The dose escalation phase enrolled patients with advanced NSCLC to determine the recommended phase 2 dose (RP2D) of 1050 mg (1400 mg for ≥80 kg) amivantamab. The dose expansion phase assessed the safety and efficacy of amivantamab in patients with EGFR- and MET-mutant NSCLC treated at the RP2D. Disease response was assessed by the investigator per RECIST v1.1 and is presented for those patients with Exon20ins NSCLC who had progressed on prior platinum-based chemotherapy, were treated at the RP2D, and had at least 3 post-baseline disease assessments (18 weeks) or discontinued, progressed, or died prior to the 3rd assessment (the Post-Platinum Cohort).
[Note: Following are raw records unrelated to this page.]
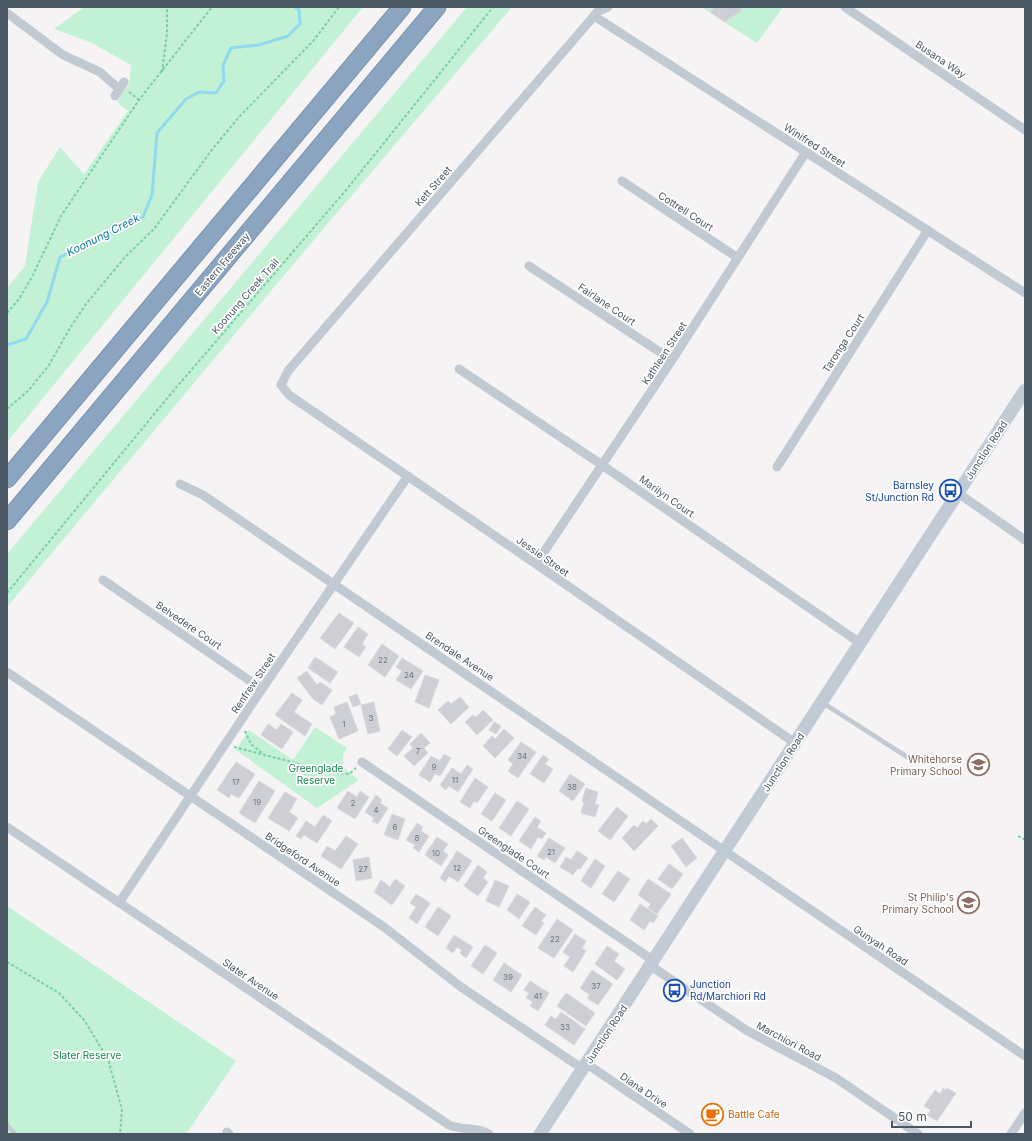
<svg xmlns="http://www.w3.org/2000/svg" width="1032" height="1141" viewBox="0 0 1032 1141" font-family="Inter,sans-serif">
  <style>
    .green { fill: #c3f1d5 }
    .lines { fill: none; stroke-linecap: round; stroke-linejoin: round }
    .stream { stroke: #90daee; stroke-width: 3 }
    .building { fill: #cdcfd5; stroke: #d7d9de }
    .highway-casing { stroke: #7690ad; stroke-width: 19 }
    .path { stroke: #7ad0a6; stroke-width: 2; stroke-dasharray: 3 2; stroke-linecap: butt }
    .lane { stroke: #c1cad2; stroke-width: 4.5 }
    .street { stroke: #c1cad2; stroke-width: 9 }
    .secondary { stroke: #c1cbd6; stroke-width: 13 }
    .highway { stroke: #8ba5c1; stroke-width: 17 }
    .labels { text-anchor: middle; stroke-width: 3.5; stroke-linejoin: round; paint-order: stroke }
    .number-label { font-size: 8px; fill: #6b747e }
    .street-label { font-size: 10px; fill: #4a5661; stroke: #fff }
    .transit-label { font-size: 10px; fill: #164399; stroke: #fff; text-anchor: end }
    .education-label { font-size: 10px; fill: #785e54; stroke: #fff; text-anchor: end }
    .park-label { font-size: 10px; fill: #17864f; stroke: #fff }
    .food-label { font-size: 10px; fill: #c56008; stroke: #fff; text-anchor: start }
    .water-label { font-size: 11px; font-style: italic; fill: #0c7c9b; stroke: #fff }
  </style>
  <rect width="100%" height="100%" fill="#f5f3f3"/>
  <path class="green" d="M84,7H363L7,442V288L25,266L38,182L60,147L84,174L128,111L117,102L129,84L131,65L90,42L54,29Z
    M467,7H512L285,274L7,607V554Z
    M701,7H783L757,43Z
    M315,727L347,748L343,754V767L359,780L317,808L236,750L249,730L293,760Z
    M7,906L236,1061L186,1134H7Z"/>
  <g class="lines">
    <path class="stream" d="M7,345L26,339L47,302L60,257L143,217L152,195L157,133L186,99L199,92L216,93L224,81L223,65L231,48L259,45L288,36L300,24L299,10L295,7"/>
  </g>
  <path class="building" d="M714,7H741V11L725,22L710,12Z
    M339,613L354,623L335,649L320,638Z
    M358,627L368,634L362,644L366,647L359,657L344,647Z
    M382,644L399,656L385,677L368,665Z
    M315,657L338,672L330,683L308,668Z
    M402,658L423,671L411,689L396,680L402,671L396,667Z
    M307,671L317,685L320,682L332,690L322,705L313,699L297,678Z
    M425,675L439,680L429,708L415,702Z
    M292,693L302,700L294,712L312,724L305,736L275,715Z
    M357,694L361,704L353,707L349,697Z
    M460,697L469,707L451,724L438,710L448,701L451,704Z
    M347,702L358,731L339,739L330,717L336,714L334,707Z
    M374,702L380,731L368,734L361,705Z
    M483,710L493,720L477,735L465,722L473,715L476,717Z
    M494,722L501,726L496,734L489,730Z
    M268,724L277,730L281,724L293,732L282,749L261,735Z
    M504,729L514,738L495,758L483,746L492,736L495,739Z
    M402,730L412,737L397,756L388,749Z
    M421,733L430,743L424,748L428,753L414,766L404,756L413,748L410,744Z
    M521,742L536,752L518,778L508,771L513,764L508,760Z
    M444,754L451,758L440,776L435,774L430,782L419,775L431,756L440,761Z
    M543,755L549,759L545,764L553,769L544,783L530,774Z
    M236,762L255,774L239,798L231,794L229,798L217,790Z
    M467,765L473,769L458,792L449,786L446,790L440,785L452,768L461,774Z
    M570,774L585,784L573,801L559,791Z
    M475,778L488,787L477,803L474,801L470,808L460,802Z
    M259,781L275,791L255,823L239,813Z
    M586,788L598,792L595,804L599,805L595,817L581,813L584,802L582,801Z
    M348,791L357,797L360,791L369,797L355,819L337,808Z
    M285,792L297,799L289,812L298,818L289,831L268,818Z
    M495,793L506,800L492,821L481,814Z
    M376,795L382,800L380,803L388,808L378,824L372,821L374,818L365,812Z
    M517,801L529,809L511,836L499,828Z
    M617,807L628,816L610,840L598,831Z
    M392,814L405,819L398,840L384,835Z
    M323,815L332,821L317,843L304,835L301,839L296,836L306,821L315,827Z
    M535,817L541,821L537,827L546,833L542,839L538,837L531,849L519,841Z
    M651,819L658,826L634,851L622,838L634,825L637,828L643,821L646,824Z
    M417,823L423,827L421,831L429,836L419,852L413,848L415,845L406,840Z
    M346,836L358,844L341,869L321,856L327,846L335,851Z
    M437,837L448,844L443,851L448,855L441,866L425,855Z
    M549,838L565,848L555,863L546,857L544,860L537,856Z
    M682,838L697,858L686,867L671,846Z
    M457,851L472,861L458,882L449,876L445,882L440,878Z
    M577,851L588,858L580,869L578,868L573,875L560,867L566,857L571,860Z
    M369,857L372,878L356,881L353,860Z
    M595,859L605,866L591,888L581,881Z
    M669,864L683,874L672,889L658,879Z
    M478,865L487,872L483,878L488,882L478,896L464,886Z
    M618,871L630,879L614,902L602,894Z
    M395,879L405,886L392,905L374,892L381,880L390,887Z
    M648,879L671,894L657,914L648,908L651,904L638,895Z
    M495,880L509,886L499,907L486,901Z
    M416,894L430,903L417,924L409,918L416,907L410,903Z
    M517,894L530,902L519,919L507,910Z
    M640,904L658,916L653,923L650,921L644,930L630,920Z
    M438,907L451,916L438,936L425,927Z
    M535,907L546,915L541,921L544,923L536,935L522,926Z
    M557,919L573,930L554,958L538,948Z
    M575,934L586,941L582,948L586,951L573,972L564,966L570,957L563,952Z
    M454,935L473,947L466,958L460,953L462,950L457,947L453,953L446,948Z
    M485,945L497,953L483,974L471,966Z
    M607,946L619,954L614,961L625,969L617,980L595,964Z
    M504,963L522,975L511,992L493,980Z
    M592,970L613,984L598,1005L587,998L590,995L580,988Z
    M530,981L549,993L538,1011L530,1006L533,1002L526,998L529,993L524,990Z
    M566,993L595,1013L586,1026L557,1006Z
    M561,1012L585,1029L574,1045L545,1025L551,1016L556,1019Z
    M943,1088L946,1090L947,1088L956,1093L937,1121L927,1115L931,1110L924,1106L935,1090L940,1094Z"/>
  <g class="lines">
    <defs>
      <path id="highway" d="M7,479L402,7
        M7,521L437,7"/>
    </defs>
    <use href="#highway" class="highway-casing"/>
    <path class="path" d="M162,72L167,33V7
      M129,92L139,100
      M7,313L19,299L33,275L61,216L139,100L212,7
      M7,409L29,390L49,365L70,328L86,304L125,257L154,229L211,151L238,118L314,40L339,7
      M7,593L169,396L347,189L493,7
      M245,731L251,744L266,756
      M234,747L334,773L349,774L356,768
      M1018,836L1025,840
      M7,962L59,993L84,1020L108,1059L122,1110L120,1134"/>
    <path class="lane" d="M823,703L915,762
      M7,1125L15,1134"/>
    <path class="street" d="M608,7L597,12L594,16L288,371L281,385L289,395L536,564L795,743
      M845,7L1025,130
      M7,13L63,55L100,72L119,89
      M594,16L1025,293
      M115,96L124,82
      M622,181L738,258
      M529,266L672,360
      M459,369L602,465L860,643
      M777,467L928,230
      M180,484L203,495L1025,1056
      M958,493L1025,540
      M536,564L672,360L806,152
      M103,580L262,689
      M7,672L384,927L461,987L583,1069
      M362,762L654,961
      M7,827L449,1125C462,1131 476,1126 489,1134
      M119,903L262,689L408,476
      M651,966L746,1030L836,1078L918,1134
      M587,1064L690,1134
      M227,1132L229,1134
      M1011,1134L1025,1113"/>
    <path class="secondary" d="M540,1134L1025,390"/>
    <use href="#highway" class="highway"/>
  </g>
  <defs>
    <symbol id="bus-ring" viewBox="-11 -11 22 22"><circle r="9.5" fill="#fff" stroke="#1a4fb4" stroke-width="1.5"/><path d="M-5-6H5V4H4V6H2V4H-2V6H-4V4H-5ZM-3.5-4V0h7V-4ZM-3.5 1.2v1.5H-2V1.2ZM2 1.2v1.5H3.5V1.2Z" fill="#1a4fb4"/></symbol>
    <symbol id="school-ring" viewBox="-11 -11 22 22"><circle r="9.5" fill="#fff" stroke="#8d6e63" stroke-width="1.5"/><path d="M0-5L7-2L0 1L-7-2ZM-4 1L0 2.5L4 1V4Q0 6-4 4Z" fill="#8d6e63"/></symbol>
    <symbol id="cafe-ring" viewBox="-11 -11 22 22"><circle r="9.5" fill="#fff" stroke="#e8710a" stroke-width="1.5"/><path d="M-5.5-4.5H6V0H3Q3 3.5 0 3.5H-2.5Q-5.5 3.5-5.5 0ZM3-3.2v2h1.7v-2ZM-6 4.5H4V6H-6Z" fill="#e8710a"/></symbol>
  </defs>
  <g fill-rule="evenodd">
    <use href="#bus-ring" x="938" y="478" width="25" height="25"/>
    <use href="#school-ring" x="966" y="752" width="25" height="25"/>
    <use href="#school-ring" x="956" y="890" width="25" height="25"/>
    <use href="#bus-ring" x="662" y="978" width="25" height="25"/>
    <use href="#cafe-ring" x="700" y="1102" width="25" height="25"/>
  </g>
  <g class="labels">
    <g class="number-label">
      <text x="383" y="663">22</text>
      <text x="409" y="678">24</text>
      <text x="371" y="721">3</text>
      <text x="344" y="727">1</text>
      <text x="418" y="754">7</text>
      <text x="522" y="759">34</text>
      <text x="434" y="770">9</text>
      <text x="455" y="783">11</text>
      <text x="236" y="785">17</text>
      <text x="572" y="790">38</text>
      <text x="257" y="805">19</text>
      <text x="353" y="806">2</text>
      <text x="376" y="813">4</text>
      <text x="395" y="830">6</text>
      <text x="417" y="841">8</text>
      <text x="551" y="855">21</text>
      <text x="436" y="856">10</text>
      <text x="457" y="871">12</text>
      <text x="363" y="872">27</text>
      <text x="555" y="942">22</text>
      <text x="508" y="980">39</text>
      <text x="596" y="989">37</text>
      <text x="538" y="999">41</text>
      <text x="565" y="1030">33</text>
    </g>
    <g class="street-label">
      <text transform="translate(941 59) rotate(34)" y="4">Busana Way</text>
      <text transform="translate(815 145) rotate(33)" y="4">Winifred Street</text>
      <text transform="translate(433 186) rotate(-49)" y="4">Kett Street</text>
      <text transform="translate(686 211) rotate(33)" y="4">Cottrell Court</text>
      <text transform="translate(222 264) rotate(-50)" y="4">Eastern Freeway</text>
      <text transform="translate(245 296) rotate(-49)" y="4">Koonung Creek Trail</text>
      <text transform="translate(607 304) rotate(34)" y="4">Fairlane Court</text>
      <text transform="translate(843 343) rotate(-57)" y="4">Taronga Court</text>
      <text transform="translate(664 353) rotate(-57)" y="4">Kathleen Street</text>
      <text transform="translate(986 450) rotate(-57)" y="4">Junction Road</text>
      <text transform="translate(667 496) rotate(35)" y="4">Marilyn Court</text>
      <text transform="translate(543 556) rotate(35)" y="4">Jessie Street</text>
      <text transform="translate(189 625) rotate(34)" y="4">Belvedere Court</text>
      <text transform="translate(460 656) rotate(34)" y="4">Brendale Avenue</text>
      <text transform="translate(253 683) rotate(-56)" y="4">Renfrew Street</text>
      <text transform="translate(783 762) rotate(-57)" y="4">Junction Road</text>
      <text transform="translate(514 852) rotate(34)" y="4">Greenglade Court</text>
      <text transform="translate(303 859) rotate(34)" y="4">Bridgeford Avenue</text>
      <text transform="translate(881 945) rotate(34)" y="4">Gunyah Road</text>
      <text transform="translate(251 979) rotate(34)" y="4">Slater Avenue</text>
      <text transform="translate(606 1034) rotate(-57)" y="4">Junction Road</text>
      <text transform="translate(789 1041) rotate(28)" y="4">Marchiori Road</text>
      <text transform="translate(644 1090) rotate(34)" y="4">Diana Drive</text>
    </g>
    <g class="transit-label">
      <text x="934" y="489">Barnsley<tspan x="934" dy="12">St/Junction Rd</tspan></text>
      <text x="690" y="988" text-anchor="start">Junction<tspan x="690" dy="12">Rd/Marchiori Rd</tspan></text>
    </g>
    <g class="education-label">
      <text x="962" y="763">Whitehorse<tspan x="962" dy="12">Primary School</tspan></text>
      <text x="954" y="901">St Philip's<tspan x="954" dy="12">Primary School</tspan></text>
    </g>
    <g class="park-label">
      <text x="316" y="772">Greenglade<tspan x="316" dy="12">Reserve</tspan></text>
      <text x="87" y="1059">Slater Reserve</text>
    </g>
    <g class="food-label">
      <text x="728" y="1118">Battle Cafe</text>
    </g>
    <g class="water-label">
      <text transform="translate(103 235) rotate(-27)" y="4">Koonung Creek</text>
    </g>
  </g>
  <rect width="1032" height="1141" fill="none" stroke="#4a5661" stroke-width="16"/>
  <path d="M892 1121v6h79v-6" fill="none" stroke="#4a5661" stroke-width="2"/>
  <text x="898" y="1121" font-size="12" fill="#4a5661" stroke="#ffffff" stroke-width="3" paint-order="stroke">50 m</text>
</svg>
The data cutoff date was 8 Jun 2020.


In the Post-Platinum Cohort (n=81), median age was 62 (42 – 84), 59% were women, 49% were Asian, median prior lines of therapy was 2 (1 – 7), and 53% were never-smokers. At a median follow-up of 6.5 months (1.1 – 29.3), investigator-assessed overall response rate (ORR) was 36% (29/81; 95% CI, 25 – 47), with all responders achieving partial response (PR). The clinical benefit rate (≥PR or stable disease ≥11 weeks) was 73% (59/81; 95% CI, 62 – 82). Responses were durable at a median of 6.8 months (95% CI, 5.0 – not reached) with ongoing responses in 18/29 (longest at 16+ months). Median progression-free survival was 8.3 months (95% CI, 5.5 – 12.7) and median overall survival was 22.8 months (95% CI, 14.0 – not reached). Among all phase 1 patients, across a variety of EGFR genomic alterations and lines of therapy, treated with amivantamab monotherapy at the RP2D (n=258), the most common adverse events (AEs) were rash (78%), infusion related reaction (IRR; 65%), and paronychia (40%). Additional EGFR-related AEs were stomatitis (19%), pruritus (19%), and diarrhea (11%). Grade ≥3 AEs were reported in 39% of patients; 14% were considered treatment-related, with rash (3%) and IRR (2%) being most frequent. No treatment-related deaths were reported. The incidence of treatment-related AEs leading to dose reduction and discontinuation was 10% and 3%, respectively.


Amivantamab treatment led to promising efficacy with durable responses in patients with EGFR Exon20ins NSCLC post-platinum doublet and continues to demonstrate a manageable safety profile in over 250 patients treated at the RP2D. A phase 3 study, PAPILLON, evaluating amivantamab in combination with chemotherapy in the front-line setting is in planning stages.